With all of this in mind, the question arises of whether theater companies, and actors and directors, bear some responsibility to present these antique notions with a greater measure of skepticism. I'm not in favor of outright erasure, and an author's rights remain preeminent. But at the moment the changing social norms conspire to make portions of a work as mild as "The Pajama Game" seem a distracting affront to members of an audience who are supposed to be charmed by it, then the musical's compact with its customers is being fatally compromised. Maybe, until someone figures out how to fashion an antidote that doesn't seriously diminish the original, it should not be done.

The extreme example is probably represented by the longest-running off-Broadway musical of all time, the allegorical young lovers' tale, 1960's "The Fantasticks." A song in which narrator El Gallo offers up scenarios for kidnapping the story's young girl, Luisa, titled, "It Depends on What You Pay," originally used the word "rape" repeatedly to describe the varieties of staged kidnaps he could provide. Decades into the run, "rape" had long since been deprived of the connotation its creators were after, that of seizure by force. The solution in that case was that the loaded word was dropped and substituted by the awkward "abduction," or in other cases, "raid." The taste of something unsavory, though, lingered.

It can feel as if vestiges of a caveman mentality remain baked into many musicals from the Golden Age. "My Fair Lady," for instance, which is receiving a major revival in the spring at Lincoln Center Theater with Lauren Ambrose as Eliza Doolittle, features a closing line that's ever more controversial: Confirmed bachelor Professor Henry Higgins, cheered by the return to his home of the young protege, Eliza, with whom he's fallen in love, greets her not with warm words but with an order that seems to reconfirm her previously subservient role: "Eliza," he says, "where the devil are my slippers?" 

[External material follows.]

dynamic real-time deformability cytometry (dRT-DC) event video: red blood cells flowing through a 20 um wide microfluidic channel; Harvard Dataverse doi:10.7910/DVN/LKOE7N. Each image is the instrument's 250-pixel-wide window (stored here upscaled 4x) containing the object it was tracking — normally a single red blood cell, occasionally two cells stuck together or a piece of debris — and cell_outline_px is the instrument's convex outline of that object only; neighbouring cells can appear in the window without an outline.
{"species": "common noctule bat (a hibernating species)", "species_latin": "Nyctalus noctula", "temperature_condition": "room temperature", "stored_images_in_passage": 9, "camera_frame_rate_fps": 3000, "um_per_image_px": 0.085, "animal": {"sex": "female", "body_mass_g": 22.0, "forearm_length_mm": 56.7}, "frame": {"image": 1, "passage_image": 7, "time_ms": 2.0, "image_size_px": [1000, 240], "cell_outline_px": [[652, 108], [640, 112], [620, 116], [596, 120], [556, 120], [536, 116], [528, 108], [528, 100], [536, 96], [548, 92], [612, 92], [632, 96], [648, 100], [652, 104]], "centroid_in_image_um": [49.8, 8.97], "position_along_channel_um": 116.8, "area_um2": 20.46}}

Leaving aside the uncomfortable age differences in some productions, the best actors in the role of Higgins manage to incorporate in that line a playful sense of a man who's learned his lesson, that Higgins now knows Eliza won't stick around if he continues to behave as boorishly as he had in the past. Still, that's by no means a universal understanding of the ending. In a tweet just the other day, Joshua Malina, an actor who has more than a quarter-million followers, proposed a new kicker for "My Fair Lady" in which Eliza replies: "F--- you, dude. Get your own slippers."

I'll be curious to see, too, how a starry new revival of Rodgers and Hammerstein's 1945 "Carousel," also coming this spring to Broadway, deals with one of the most troubling facets of any book in the musical-theater canon. Audiences are certainly right to be disturbed up by a pivotal element of the story of rough-hewed carnival barker Billy Bigelow, to be played by Joshua Henry (lately, the Aaron Burr of "Hamilton"). Billy physically abuses his wife, saintly Julie Jordan (Tony winner Jessie Mueller), who excuses his behavior in song. "Oh, what's the use of wond'rin /If he's good or if he's bad," she sings. "He's your feller and you love him /That's all there is to that."

A 2016 revival at Arena Stage dealt with the issue as well as the text allows. The production found a way for us to empathize with Julie's point of view, even as we felt the full brunt of her friends' condemnation of her passivity and his brutality. We have to wish on the conveyors of these old musicals the wisdom and the tools to transcend the limitations of ways of thinking on vital subjects no longer in tune with our own.